Artists who look at art are processing it in a relatable, human way. An AI doesnt look at art. A human tells the AI to find art and plug it in, knowing that work is copyrighted and not available for someone else's commercial project to develop an AI.

[-] Grumpy@sh.itjust.works 2 points 9 months ago

That's not how AI art works. You can't tell it to find art and plug it in. It doesn't have the capability to store or copy existing artworks. It only contains the matrix of vectors which contain concepts. Concepts cannot be copyrighted.

[-] Kerfuffle@sh.itjust.works -1 points 9 months ago

You can’t tell it to find art and plug it in.
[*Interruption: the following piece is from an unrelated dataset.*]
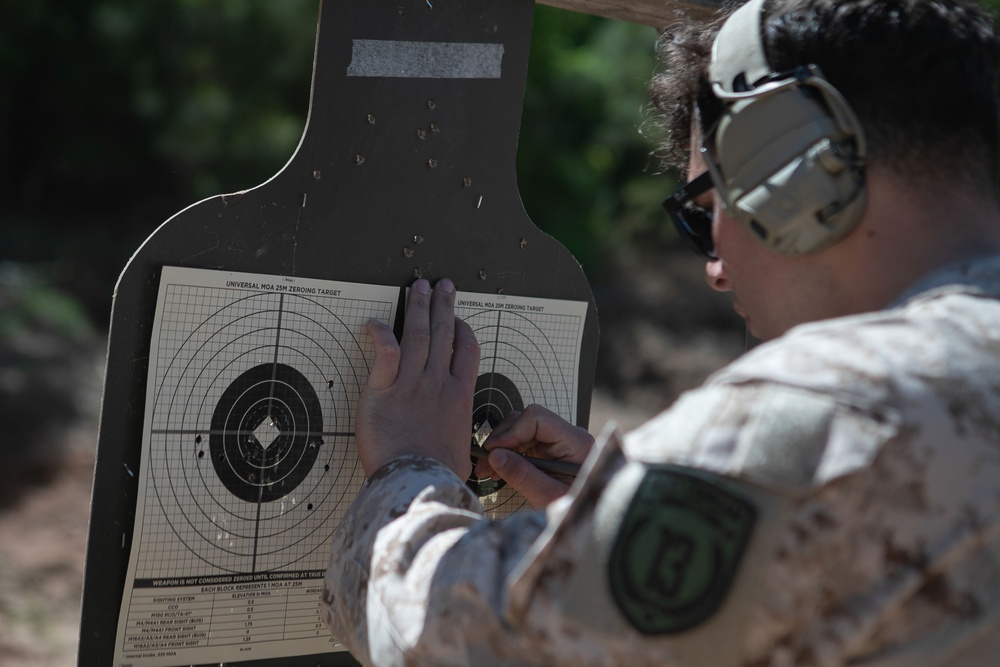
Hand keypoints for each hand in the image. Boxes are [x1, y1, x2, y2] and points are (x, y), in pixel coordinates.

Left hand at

Kind of. The AI doesn't go out and find/do anything, people include images in its training data though. So it's the human that's finding the art and plugging it in — most likely through automated processes that just scrape massive amounts of images and add them to the corpus used for training.

It doesn’t have the capability to store or copy existing artworks. It only contains the matrix of vectors which contain concepts.

Sorry, this is wrong. You definitely can train AI to produce works that are very nearly a direct copy. How "original" works created by the AI are is going to depend on the size of the corpus it got trained on. If you train the AI (or put a lot of weight on) training for just a couple works from one specific artist or something like that it's going to output stuff that's very similar. If you train the AI on 1,000,000 images from all different artists, the output isn't really going to resemble any specific artist's style or work.

That's why the company emphasized they weren't training the AI to replicate a specific artist's (or design company, etc) works.

[-] Grumpy@sh.itjust.works 2 points 9 months ago

Sorry, this is wrong.

As a general statement: No, I am not. You're making an over specific scenario to make it true. Sure, if I take 1 image and train a model just on that one image, it'll make that exact same image. But that's no different than me just pressing copy and paste on a single image file. The latter does the job whole lot better too. This entire counter argument is nothing more than being pedantic.

Furthermore, if I'm making such specific instructions to the AI, then I am the one who's replicating the art. It doesn't matter if I use a pencil to trace out the existing art, using photoshop, or creating a specific AI model. I am the one who's doing that.

[-] Kerfuffle@sh.itjust.works 1 points 9 months ago

As a general statement: No, I am not.

You didn't qualify what you said originally. It either has the capability or not: you said it didn't, it actually does.

You’re making an over specific scenario to make it true.

Not really. It isn't that far-fetched that a company would see an artist they'd like to use but also not want to pay that artist's fees so they train an AI on the artist's portfolio and can churn out very similar artwork. Training it on one or two images is obviously contrived, but a situation like what I just mentioned is very plausible.

This entire counter argument is nothing more than being pedantic.

So this isn't true. What you said isn't accurate with the literal interpretation and it doesn't work with the more general interpretation either. The person higher in the thread called it stealing: in that case it wasn't, but AI models do have the capability to do what most people would probably call "stealing" or infringing on the artist's rights. I think recognizing that distinction is important.

Furthermore, if I’m making such specific instructions to the AI, then I am the one who’s replicating the art.

Yes, that's kind of the point. A lot of people (me included) would be comfortable calling doing that sort of thing stealing or plagiarism. That's why the company in OP took pains to say they weren't doing that.

[-] Kerfuffle@sh.itjust.works 2 points 9 months ago* (last edited 9 months ago)

Artists who look at art are processing it in a relatable, human way.

Yeah, sure. But there's nothing that says "it's not stealing if you do it in a relatable, human way". Stealing doesn't have anything to do with that.

knowing that work is copyrighted and not available for someone else’s commercial project to develop an AI.

And it is available for someone else's commercial project to develop a human artist? Basically, the "an AI" part is still irrelevant to. If the works are out there where it's possible to view them, then it's possible for both humans and AIs to acquire them and use them for training. I don't think "theft" is a good argument against it.

But there are probably others. I can think of a few.

[-] Franzia@lemmy.blahaj.zone 1 points 9 months ago

I just want fucking humans paid for their work, why do you tech nerds have to innovate new ways to lick the boots of capital every few years? Let the capitalists make aeguments why AI should own all of our work, for free, rights be damned, and then profit off of it, and sell that back to us as a product. Let them do that. They don't need your help.

[-] Kerfuffle@sh.itjust.works 3 points 9 months ago

I just want fucking humans paid for their work

That's a problem whether or not we're talking about AI.

why do you tech nerds have to innovate new ways to lick the boots of capital every few years?

That's really not how it works. "Tech nerds" aren't licking the boots of capitalists, capitalists just try to exploit any tech for maximum advantage. What are the tech nerds supposed to do, just stop all scientific and technological progress?

why AI should own all of our work, for free, rights be damned,

AI doesn't "own your work" any more than a human artist who learned from it does. You don't like the end result, but you also don't seem to know how to come up with a coherent argument against the process of getting there. Like I mentioned, there are better arguments against it than "it's stealing", "it's violating our rights" because those have some serious issues.